Verilen metin:
--

Zeytin yeşili akşamlarında, eski zaman sevdaları çıkar ortaya sığındıkları köşelerden. Anılar yaşandıkları yıllar kadar sıcak, geçer karşınıza her akşam ve o tahta masanın çevresinde, yaşanmışlıklarla yaşanamamışlıklar buluşur da, sessiz, öylece otururlar. Ve yeniden yaşanır geçmiş, bir bardak çayın burukluğunda, ya da…
Böyledir buralarda akşamlar…
“Üzüme balın, zeytine yağın düştüğü gün” olduğu için her 14 Ağustos’ta yapılır bağbozumu şenlikleri 2600 yıldan beri…
Urla ada zenginidir ama nedense pek değeri bilinmez. Yine de görmek isterseniz 12 adanın deniz üstündeki haşmetini, Güvendik Köyünden bakmalısınız Ege’ye doğru…
Zeytin yeşili akşamlarında Ege’nin, bir yosun kokusu yayılır uzaklardan, bulutlarla söyleşen yamaçlara…
Gün Karaburun’un ötelerinde batar ya. Batar da, tıpkı Yahya Kemal’in mısralarındaki gibi, eteklerini mavi sulara uzatmış tepelerde birkaç cam tutuşmuş gibidir, günün bu son saatlerinde.
Kuzeyden, bir yerlerden kopup gelen rüzgâr, zeytin ağaçlarının dallarını okşar önce, sonra da çamın yapraklarını, hoyratça.
“Önde zeytin ağaçları, arkasında yar”
mısralarıyla başlar ya Bedri Rahmi Eyüboğlu, “Sitem”ine. Sanki o şiir buraları anlatır “usta”nın kaleminden.
Burada, toprağa sorsan, binlerce yılın ötesinden başlar anlatmaya öyküsünü.
Der ki,
“Anadolu’da zeytin ilk kez bende işlendi. Zeytinyağı oldu. Bilir misiniz?”
Sonra ekler:
“Büyük İskender, taş döşetip denizin ortasındaki adaya yol yaptırdı da üstünden yürüyüp geçti insanlar yüz yıllar boyu.”
Bıraksanız daha neler anlatır.
8 bin yıllık geçmiş birkaç cümleyle bitecek değil ya…
Akşamları var ya akşamları…
Günün daha yeni battığı, karşı yamaçlara mor bir hüznün düştüğü saatlerde… Bir ses gelir kimi zaman, bulutlara yakın bir yerlerden, bir erkek sesi, “Kadınım” der.

--

Mevcut veriler:
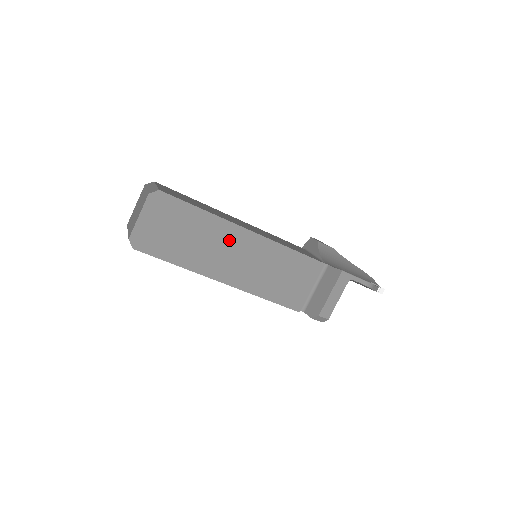
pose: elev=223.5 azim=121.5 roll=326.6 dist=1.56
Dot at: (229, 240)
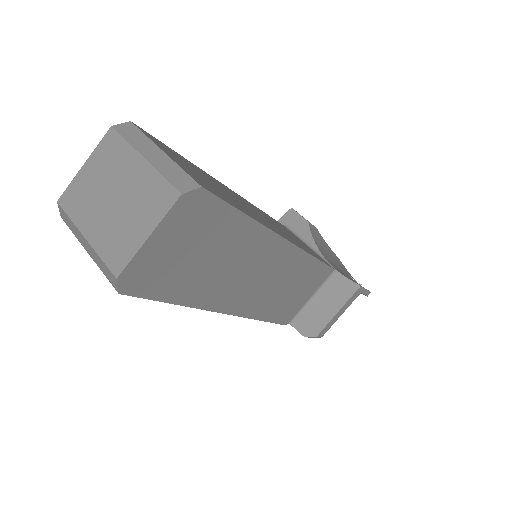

--

Görevler:
[a] Urla akşamları üzerine yazılmış metinde "mısralarıyla başlar ya" sözleriyle başlayıp "başlar anlatmaya öyküsünü." sözleri de dahil olmak üzere devam eden bölümü aynen yeniden yazın.
[b] Urla akşamları üzerine yazılmış metne göre bağbozumu şenlikleri her yıl hangi tarihte yapılır?
Buradaki materyalin Urla akşamları üzerine yazılmış metinle hiçbir ilgisi yoktur.

Alıştırma sonuçları:
[a]
mısralarıyla başlar ya Bedri Rahmi Eyüboğlu, “Sitem”ine. Sanki o şiir buraları anlatır “usta”nın kaleminden.
Burada, toprağa sorsan, binlerce yılın ötesinden başlar anlatmaya öyküsünü.

[b] Her yıl 14 Ağustos'ta yapılır.